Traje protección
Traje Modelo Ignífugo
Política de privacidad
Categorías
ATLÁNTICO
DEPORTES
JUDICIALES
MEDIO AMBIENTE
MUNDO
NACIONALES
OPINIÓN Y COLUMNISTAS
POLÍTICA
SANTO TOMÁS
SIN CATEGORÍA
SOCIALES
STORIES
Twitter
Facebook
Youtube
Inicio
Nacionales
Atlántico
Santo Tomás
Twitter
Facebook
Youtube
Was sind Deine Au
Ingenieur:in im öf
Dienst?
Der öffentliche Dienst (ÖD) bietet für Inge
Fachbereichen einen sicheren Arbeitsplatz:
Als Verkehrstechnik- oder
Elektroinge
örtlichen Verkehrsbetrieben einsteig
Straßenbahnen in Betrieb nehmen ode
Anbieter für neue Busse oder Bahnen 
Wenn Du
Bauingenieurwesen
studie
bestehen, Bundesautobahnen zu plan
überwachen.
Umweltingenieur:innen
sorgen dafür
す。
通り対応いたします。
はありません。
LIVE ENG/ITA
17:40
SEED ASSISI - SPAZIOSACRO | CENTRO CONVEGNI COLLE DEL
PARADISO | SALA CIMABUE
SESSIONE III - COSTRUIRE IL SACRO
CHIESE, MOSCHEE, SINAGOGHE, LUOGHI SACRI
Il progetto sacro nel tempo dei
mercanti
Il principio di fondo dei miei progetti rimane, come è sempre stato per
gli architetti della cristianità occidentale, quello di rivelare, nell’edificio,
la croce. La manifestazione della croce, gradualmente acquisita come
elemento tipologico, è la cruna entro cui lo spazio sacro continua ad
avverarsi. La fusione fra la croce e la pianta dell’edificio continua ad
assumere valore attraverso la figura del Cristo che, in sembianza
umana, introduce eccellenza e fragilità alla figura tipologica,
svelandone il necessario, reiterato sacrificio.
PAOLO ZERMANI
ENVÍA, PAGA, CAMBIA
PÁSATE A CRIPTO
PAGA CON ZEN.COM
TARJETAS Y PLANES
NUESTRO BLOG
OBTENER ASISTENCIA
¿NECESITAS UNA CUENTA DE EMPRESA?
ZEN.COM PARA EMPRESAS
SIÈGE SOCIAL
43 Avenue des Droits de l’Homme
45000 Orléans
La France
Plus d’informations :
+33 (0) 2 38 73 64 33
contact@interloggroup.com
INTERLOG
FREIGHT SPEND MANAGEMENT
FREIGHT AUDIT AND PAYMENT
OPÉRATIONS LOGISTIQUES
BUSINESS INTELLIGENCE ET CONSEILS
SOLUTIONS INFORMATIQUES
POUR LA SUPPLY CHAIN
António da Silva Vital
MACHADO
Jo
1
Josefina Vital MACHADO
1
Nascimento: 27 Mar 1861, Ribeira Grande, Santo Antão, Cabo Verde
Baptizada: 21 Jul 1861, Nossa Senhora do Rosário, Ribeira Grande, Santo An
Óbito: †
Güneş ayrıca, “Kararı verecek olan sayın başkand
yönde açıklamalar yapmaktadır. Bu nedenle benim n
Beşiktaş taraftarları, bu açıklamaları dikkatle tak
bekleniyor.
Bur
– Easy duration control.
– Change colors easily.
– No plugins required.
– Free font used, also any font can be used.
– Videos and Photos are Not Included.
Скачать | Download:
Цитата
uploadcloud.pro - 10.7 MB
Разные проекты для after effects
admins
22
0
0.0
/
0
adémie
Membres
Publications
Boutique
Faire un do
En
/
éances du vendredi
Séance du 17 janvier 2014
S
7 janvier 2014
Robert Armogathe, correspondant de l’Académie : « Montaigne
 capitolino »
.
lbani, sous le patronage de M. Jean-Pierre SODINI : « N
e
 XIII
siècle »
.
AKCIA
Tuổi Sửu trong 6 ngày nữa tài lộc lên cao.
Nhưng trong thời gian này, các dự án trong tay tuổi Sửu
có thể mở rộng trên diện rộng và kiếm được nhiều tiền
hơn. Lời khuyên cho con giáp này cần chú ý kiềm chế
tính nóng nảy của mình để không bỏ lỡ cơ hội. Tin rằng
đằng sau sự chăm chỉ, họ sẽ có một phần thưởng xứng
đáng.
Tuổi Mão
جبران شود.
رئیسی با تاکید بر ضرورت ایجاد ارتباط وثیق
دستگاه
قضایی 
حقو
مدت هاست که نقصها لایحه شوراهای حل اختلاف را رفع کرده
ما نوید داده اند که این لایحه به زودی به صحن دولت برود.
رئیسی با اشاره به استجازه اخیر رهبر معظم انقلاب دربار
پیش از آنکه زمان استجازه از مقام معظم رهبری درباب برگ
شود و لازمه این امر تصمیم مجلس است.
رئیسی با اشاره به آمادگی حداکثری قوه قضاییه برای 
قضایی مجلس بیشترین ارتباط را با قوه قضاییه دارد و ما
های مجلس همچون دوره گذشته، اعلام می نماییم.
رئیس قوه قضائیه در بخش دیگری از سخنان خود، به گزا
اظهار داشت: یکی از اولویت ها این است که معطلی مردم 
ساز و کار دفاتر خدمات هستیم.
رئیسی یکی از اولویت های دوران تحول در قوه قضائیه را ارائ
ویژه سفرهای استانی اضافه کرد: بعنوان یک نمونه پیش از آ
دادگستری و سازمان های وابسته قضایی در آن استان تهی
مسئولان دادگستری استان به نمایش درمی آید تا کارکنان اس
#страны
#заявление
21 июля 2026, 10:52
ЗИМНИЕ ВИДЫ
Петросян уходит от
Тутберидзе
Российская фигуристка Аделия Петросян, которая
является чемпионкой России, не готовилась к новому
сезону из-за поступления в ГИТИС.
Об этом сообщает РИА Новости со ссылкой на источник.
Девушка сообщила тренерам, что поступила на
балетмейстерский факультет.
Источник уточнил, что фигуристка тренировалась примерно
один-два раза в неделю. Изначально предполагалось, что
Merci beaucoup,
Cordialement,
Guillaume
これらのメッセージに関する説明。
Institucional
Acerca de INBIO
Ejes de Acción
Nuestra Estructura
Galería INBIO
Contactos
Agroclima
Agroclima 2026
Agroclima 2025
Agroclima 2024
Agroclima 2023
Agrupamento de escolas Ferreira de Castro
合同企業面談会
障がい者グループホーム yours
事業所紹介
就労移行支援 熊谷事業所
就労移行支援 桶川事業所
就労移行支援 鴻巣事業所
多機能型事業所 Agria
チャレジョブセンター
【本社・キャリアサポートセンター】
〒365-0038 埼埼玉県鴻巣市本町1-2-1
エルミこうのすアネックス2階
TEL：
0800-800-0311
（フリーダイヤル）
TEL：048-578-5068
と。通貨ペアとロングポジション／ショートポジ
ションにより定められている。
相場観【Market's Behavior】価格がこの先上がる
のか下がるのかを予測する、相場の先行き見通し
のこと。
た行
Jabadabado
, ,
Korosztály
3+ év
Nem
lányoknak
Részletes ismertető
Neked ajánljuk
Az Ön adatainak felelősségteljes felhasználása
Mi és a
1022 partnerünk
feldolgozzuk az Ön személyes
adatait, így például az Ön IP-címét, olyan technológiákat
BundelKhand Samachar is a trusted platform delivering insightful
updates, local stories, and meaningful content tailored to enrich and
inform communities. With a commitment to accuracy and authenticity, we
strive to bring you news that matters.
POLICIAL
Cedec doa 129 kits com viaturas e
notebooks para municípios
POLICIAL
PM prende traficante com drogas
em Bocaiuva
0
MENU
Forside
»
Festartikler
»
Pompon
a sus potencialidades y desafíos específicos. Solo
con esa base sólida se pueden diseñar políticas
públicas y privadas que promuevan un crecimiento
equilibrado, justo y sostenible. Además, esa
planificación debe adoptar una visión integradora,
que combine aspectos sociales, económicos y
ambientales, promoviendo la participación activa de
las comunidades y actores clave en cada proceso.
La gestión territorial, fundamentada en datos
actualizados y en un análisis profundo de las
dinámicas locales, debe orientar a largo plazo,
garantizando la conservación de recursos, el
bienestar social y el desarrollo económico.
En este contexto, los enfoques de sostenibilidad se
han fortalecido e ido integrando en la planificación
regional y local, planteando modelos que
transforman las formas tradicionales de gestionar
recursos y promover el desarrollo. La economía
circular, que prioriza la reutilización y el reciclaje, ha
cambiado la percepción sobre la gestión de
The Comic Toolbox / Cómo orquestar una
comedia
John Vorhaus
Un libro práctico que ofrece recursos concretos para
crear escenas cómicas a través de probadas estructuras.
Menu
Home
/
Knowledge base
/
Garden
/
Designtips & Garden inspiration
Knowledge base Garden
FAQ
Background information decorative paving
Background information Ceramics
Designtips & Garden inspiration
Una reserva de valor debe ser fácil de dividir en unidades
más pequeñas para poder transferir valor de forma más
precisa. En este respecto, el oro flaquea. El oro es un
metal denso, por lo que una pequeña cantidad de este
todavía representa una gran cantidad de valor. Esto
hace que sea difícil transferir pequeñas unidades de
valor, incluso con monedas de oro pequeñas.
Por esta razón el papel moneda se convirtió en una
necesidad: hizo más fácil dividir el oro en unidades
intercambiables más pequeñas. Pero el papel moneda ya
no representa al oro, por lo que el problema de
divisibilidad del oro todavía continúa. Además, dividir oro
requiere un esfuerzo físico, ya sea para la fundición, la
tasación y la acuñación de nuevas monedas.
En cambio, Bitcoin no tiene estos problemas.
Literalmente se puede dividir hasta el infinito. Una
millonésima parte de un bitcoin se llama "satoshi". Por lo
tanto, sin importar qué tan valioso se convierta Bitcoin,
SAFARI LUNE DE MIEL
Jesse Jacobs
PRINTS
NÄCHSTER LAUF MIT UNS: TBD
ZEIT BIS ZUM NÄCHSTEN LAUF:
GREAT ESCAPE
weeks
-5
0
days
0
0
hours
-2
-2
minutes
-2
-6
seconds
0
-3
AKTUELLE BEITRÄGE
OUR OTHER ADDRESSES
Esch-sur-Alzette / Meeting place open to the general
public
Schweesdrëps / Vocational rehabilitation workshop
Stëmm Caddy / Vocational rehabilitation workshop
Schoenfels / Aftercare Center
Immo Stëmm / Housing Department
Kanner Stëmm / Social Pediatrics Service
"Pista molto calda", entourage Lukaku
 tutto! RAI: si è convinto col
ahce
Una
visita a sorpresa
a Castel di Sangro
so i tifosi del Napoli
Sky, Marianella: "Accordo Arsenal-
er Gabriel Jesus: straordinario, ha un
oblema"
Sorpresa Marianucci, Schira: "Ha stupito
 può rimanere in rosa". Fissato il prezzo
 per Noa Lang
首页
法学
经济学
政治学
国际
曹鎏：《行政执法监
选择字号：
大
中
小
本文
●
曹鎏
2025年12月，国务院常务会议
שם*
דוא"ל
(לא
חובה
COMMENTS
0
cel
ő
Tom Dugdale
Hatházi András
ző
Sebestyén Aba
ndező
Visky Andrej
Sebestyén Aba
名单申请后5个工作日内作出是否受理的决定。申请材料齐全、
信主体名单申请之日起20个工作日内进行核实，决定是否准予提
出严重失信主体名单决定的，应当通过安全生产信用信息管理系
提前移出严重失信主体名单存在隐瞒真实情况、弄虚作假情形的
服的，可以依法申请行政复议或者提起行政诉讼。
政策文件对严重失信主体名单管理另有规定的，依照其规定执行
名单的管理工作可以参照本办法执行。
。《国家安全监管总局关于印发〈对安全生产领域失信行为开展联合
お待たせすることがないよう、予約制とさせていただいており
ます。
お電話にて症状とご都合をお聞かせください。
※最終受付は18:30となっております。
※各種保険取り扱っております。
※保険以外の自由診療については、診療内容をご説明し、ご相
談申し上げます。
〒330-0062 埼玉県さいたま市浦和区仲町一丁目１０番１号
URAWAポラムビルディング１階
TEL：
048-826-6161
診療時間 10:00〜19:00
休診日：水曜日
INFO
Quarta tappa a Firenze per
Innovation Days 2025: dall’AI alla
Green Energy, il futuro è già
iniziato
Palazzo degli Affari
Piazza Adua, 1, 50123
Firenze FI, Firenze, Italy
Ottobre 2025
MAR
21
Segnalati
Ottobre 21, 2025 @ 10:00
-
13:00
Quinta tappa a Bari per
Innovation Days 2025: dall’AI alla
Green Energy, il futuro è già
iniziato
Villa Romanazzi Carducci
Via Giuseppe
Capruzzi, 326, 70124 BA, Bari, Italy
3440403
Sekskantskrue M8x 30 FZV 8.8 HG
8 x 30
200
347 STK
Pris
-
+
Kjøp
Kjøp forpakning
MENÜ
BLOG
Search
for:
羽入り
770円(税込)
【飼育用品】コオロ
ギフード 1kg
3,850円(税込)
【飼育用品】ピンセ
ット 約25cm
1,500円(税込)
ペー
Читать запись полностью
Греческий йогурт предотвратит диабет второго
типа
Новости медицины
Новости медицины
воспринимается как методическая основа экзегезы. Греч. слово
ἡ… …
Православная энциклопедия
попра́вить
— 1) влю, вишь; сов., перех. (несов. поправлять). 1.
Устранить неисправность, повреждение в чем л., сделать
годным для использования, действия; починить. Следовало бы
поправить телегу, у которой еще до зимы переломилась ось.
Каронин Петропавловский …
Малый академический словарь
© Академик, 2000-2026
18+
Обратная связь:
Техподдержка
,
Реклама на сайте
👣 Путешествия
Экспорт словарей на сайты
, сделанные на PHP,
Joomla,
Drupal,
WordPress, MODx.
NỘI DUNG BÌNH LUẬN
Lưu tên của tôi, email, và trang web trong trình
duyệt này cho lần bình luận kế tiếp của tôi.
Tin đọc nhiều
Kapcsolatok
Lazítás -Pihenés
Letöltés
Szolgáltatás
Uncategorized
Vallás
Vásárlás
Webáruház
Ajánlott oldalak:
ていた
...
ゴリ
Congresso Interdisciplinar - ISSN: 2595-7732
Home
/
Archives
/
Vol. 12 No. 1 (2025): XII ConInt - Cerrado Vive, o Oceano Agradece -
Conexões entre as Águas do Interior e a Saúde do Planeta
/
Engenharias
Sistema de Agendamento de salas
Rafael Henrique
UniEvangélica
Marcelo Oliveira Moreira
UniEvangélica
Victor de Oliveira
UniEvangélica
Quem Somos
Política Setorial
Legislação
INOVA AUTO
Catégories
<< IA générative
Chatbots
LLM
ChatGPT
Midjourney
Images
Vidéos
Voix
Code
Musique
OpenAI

———

▶ **Task instructions**: Quote the entries word for word, starting at the first line and ending at the line that contains "PAOLO ZERMANI", with that line included.

▶ **Exercise output**:
Traje protección
Traje Modelo Ignífugo
Política de privacidad
Categorías
ATLÁNTICO
DEPORTES
JUDICIALES
MEDIO AMBIENTE
MUNDO
NACIONALES
OPINIÓN Y COLUMNISTAS
POLÍTICA
SANTO TOMÁS
SIN CATEGORÍA
SOCIALES
STORIES
Twitter
Facebook
Youtube
Inicio
Nacionales
Atlántico
Santo Tomás
Twitter
Facebook
Youtube
Was sind Deine Au
Ingenieur:in im öf
Dienst?
Der öffentliche Dienst (ÖD) bietet für Inge
Fachbereichen einen sicheren Arbeitsplatz:
Als Verkehrstechnik- oder
Elektroinge
örtlichen Verkehrsbetrieben einsteig
Straßenbahnen in Betrieb nehmen ode
Anbieter für neue Busse oder Bahnen 
Wenn Du
Bauingenieurwesen
studie
bestehen, Bundesautobahnen zu plan
überwachen.
Umweltingenieur:innen
sorgen dafür
す。
通り対応いたします。
はありません。
LIVE ENG/ITA
17:40
SEED ASSISI - SPAZIOSACRO | CENTRO CONVEGNI COLLE DEL
PARADISO | SALA CIMABUE
SESSIONE III - COSTRUIRE IL SACRO
CHIESE, MOSCHEE, SINAGOGHE, LUOGHI SACRI
Il progetto sacro nel tempo dei
mercanti
Il principio di fondo dei miei progetti rimane, come è sempre stato per
gli architetti della cristianità occidentale, quello di rivelare, nell’edificio,
la croce. La manifestazione della croce, gradualmente acquisita come
elemento tipologico, è la cruna entro cui lo spazio sacro continua ad
avverarsi. La fusione fra la croce e la pianta dell’edificio continua ad
assumere valore attraverso la figura del Cristo che, in sembianza
umana, introduce eccellenza e fragilità alla figura tipologica,
svelandone il necessario, reiterato sacrificio.
PAOLO ZERMANI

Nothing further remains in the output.